Reading text
*-*-*

“At this time last year, I was somewhere in Europe getting treatment for my shoulder, just trying to find different medical perspectives on how to treat it and how to get it better.... It’s definitely great to be a year later in a situation where this is my fourth title of the year.”
For some players, clenching their fists is a way to point an exclamation point a special moment in a match; for Maria Sharapova, it’s a way of life. When she’s waiting to receive serve, she keeps her left hand balled-up tight. To get herself really fired up, she might pound her left leg with it.
This type of self-induced stress obviously isn’t for everyone, but Sharapova’s perma-clenched fist seemed to me to be the right metaphor for her 6-4, 2-6, 6-3 win over Petra Kvitova in the final of the China Open this weekend. When it mattered, Sharapova kept her game wrapped up tight, while Kvitova played it a little too fast and loose.

*-*-*

Task item
Reproduce the entire passage on Maria Sharapova's China Open final word for word. You can set the records aside because they play no part in this work.

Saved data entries
*-*-*

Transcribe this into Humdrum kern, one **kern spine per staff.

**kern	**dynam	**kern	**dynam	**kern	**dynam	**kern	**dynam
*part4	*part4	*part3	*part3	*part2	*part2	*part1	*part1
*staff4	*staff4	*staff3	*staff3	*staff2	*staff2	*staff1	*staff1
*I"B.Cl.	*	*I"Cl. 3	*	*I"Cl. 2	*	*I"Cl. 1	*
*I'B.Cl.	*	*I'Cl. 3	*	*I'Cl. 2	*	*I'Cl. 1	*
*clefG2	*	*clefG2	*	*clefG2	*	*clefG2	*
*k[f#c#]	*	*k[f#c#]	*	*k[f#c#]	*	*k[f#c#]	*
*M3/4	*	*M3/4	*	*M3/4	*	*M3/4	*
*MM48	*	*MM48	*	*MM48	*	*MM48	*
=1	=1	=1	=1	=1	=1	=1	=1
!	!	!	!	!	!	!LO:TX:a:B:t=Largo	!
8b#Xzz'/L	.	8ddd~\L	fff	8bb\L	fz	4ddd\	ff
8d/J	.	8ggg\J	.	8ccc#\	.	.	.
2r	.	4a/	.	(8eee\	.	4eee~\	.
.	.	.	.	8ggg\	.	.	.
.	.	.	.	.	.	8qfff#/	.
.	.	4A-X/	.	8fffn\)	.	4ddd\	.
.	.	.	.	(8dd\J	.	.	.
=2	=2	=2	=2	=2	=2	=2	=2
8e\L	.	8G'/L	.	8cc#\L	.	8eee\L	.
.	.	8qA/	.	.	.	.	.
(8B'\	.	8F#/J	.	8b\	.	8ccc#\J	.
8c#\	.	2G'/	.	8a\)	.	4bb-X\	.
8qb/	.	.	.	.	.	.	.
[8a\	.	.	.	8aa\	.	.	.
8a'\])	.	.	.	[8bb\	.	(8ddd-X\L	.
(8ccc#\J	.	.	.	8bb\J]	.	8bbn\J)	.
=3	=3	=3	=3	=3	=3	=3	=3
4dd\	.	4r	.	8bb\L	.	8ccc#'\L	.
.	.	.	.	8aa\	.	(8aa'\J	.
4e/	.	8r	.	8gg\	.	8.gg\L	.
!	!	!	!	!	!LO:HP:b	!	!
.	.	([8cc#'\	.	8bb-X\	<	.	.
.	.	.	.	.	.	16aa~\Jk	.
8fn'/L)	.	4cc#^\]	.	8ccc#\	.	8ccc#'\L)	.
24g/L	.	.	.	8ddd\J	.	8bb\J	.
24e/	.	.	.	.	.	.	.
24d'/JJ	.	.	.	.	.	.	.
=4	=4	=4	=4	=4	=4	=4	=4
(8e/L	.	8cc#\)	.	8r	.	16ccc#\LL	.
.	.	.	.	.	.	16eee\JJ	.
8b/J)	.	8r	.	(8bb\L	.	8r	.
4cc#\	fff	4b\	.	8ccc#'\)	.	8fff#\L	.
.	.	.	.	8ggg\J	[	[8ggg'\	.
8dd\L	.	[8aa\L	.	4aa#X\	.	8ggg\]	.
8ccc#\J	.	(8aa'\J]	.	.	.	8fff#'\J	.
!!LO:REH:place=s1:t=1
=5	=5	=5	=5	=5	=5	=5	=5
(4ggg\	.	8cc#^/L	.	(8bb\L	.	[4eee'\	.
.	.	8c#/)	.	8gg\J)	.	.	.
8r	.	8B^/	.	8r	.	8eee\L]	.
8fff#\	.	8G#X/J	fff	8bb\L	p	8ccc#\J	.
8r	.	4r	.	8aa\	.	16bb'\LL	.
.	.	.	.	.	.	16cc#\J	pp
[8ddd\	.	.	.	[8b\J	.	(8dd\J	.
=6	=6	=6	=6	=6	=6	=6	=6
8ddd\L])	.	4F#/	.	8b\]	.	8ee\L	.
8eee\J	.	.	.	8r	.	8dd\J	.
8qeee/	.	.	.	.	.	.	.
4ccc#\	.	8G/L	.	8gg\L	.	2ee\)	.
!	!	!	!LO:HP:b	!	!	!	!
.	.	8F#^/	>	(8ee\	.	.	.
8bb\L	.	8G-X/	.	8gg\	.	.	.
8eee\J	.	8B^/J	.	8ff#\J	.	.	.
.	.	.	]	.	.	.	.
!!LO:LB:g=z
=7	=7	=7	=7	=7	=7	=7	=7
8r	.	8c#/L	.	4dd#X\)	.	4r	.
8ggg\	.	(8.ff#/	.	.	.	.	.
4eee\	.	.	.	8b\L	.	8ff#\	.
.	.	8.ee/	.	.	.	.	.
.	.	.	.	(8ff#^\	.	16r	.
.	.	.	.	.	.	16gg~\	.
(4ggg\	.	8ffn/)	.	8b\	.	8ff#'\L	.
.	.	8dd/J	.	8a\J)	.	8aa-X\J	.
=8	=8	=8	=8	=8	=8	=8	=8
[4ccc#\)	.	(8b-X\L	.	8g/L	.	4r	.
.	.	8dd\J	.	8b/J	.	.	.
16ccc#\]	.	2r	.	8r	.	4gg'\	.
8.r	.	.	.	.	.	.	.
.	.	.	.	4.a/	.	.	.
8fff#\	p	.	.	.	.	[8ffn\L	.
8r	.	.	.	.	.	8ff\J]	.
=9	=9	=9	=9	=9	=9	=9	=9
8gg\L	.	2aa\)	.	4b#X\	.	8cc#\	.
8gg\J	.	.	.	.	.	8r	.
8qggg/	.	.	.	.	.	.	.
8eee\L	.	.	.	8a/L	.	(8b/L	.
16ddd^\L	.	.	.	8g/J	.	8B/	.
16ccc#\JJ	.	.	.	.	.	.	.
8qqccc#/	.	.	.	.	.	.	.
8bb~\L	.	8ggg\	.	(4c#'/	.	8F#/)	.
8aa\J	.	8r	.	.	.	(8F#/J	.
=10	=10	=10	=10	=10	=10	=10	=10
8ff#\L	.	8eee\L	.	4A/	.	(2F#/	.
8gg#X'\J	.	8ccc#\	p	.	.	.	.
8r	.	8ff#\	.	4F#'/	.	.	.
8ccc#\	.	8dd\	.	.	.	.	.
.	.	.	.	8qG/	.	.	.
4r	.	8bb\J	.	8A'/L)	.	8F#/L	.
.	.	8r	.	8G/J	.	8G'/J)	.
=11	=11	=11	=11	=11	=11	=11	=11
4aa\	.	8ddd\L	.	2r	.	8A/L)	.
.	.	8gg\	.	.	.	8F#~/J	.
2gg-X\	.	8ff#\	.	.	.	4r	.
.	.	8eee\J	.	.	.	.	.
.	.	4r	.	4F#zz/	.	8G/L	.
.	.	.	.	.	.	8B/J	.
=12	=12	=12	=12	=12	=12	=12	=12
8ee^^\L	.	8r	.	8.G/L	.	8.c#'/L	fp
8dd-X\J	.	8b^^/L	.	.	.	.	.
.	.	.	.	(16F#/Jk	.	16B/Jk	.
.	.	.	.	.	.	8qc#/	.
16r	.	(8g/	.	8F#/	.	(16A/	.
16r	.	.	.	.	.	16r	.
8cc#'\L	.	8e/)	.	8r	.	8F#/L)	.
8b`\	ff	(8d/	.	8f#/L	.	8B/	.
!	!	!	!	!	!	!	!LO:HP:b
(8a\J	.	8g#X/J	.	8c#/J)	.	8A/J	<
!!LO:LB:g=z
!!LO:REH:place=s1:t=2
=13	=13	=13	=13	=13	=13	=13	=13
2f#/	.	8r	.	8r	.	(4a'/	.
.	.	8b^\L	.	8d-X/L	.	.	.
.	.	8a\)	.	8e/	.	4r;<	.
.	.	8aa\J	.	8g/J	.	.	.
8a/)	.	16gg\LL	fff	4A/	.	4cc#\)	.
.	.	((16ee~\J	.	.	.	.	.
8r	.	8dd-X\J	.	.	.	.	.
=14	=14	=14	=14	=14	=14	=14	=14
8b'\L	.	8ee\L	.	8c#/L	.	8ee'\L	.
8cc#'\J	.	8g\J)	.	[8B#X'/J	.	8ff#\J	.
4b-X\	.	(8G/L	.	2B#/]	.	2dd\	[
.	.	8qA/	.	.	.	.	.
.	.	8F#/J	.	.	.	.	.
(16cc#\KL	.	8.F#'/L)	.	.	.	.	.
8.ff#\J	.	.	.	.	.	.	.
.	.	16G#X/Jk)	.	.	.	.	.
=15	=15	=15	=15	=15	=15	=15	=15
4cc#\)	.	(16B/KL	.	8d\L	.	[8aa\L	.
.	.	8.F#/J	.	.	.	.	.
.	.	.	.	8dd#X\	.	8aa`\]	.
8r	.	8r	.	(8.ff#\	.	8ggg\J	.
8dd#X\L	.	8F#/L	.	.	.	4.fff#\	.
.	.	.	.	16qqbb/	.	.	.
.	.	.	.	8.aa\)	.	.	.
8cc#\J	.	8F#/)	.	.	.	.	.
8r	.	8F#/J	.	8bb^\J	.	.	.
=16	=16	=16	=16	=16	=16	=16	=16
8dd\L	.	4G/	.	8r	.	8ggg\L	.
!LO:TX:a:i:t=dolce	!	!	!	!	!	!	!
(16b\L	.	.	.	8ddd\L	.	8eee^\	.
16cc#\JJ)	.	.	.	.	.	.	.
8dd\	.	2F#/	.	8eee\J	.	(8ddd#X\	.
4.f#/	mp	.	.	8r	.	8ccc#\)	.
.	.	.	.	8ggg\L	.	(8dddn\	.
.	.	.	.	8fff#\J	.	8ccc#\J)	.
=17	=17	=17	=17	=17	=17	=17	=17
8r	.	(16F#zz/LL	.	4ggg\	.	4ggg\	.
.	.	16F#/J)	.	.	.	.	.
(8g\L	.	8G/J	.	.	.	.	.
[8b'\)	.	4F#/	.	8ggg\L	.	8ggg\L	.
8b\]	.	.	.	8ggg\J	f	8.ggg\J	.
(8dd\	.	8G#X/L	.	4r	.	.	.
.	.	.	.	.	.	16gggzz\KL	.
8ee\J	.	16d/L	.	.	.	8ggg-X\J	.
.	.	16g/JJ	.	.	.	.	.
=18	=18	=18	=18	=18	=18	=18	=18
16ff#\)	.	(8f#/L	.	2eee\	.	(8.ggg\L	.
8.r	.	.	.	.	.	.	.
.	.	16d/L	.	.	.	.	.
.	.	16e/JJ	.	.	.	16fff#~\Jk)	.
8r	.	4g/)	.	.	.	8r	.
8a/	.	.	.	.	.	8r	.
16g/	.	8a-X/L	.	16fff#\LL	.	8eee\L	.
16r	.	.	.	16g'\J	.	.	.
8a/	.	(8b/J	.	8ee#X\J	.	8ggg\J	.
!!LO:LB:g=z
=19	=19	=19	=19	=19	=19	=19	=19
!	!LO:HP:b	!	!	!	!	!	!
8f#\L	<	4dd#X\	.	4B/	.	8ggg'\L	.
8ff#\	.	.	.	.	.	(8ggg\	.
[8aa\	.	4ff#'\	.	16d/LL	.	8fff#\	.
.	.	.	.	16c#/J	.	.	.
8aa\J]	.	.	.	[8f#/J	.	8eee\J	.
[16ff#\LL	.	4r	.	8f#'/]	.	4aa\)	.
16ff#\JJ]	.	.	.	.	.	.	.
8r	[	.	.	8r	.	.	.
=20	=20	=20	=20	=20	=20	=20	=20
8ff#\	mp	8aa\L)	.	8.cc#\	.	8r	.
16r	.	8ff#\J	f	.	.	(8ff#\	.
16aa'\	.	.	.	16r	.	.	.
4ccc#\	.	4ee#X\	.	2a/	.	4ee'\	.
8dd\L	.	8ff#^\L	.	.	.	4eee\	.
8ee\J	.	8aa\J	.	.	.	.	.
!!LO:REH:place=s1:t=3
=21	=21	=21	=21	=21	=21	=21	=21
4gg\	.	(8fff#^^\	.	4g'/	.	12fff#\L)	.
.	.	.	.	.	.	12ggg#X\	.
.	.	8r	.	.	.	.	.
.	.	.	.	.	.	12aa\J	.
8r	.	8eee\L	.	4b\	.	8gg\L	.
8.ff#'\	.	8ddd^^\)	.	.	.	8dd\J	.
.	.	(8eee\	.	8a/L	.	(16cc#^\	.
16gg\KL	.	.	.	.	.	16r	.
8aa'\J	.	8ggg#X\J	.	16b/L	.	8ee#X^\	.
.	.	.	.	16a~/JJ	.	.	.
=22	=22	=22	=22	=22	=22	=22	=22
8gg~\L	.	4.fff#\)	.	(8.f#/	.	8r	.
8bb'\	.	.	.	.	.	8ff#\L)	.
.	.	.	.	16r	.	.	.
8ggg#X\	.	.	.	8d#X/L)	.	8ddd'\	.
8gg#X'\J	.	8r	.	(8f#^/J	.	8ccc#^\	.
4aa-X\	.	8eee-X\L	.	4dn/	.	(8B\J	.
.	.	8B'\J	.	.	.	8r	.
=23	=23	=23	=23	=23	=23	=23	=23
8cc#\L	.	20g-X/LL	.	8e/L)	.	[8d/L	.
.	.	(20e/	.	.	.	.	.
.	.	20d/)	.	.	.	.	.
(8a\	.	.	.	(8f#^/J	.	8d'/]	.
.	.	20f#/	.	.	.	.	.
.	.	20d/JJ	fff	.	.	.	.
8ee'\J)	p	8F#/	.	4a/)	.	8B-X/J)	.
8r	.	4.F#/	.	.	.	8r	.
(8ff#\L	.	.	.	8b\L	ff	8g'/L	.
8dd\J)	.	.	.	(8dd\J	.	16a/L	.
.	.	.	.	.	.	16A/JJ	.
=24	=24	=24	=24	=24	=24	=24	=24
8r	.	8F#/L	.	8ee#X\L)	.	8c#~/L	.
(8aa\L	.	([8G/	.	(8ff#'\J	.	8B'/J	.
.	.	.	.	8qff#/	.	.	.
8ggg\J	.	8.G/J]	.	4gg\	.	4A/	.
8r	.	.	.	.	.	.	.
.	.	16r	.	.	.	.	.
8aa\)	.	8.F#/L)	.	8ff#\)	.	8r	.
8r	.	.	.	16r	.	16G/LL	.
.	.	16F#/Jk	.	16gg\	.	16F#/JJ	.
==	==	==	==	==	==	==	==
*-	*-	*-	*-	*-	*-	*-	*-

*-*-*

Response for this exercise
“At this time last year, I was somewhere in Europe getting treatment for my shoulder, just trying to find different medical perspectives on how to treat it and how to get it better.... It’s definitely great to be a year later in a situation where this is my fourth title of the year.”
For some players, clenching their fists is a way to point an exclamation point a special moment in a match; for Maria Sharapova, it’s a way of life. When she’s waiting to receive serve, she keeps her left hand balled-up tight. To get herself really fired up, she might pound her left leg with it.
This type of self-induced stress obviously isn’t for everyone, but Sharapova’s perma-clenched fist seemed to me to be the right metaphor for her 6-4, 2-6, 6-3 win over Petra Kvitova in the final of the China Open this weekend. When it mattered, Sharapova kept her game wrapped up tight, while Kvitova played it a little too fast and loose.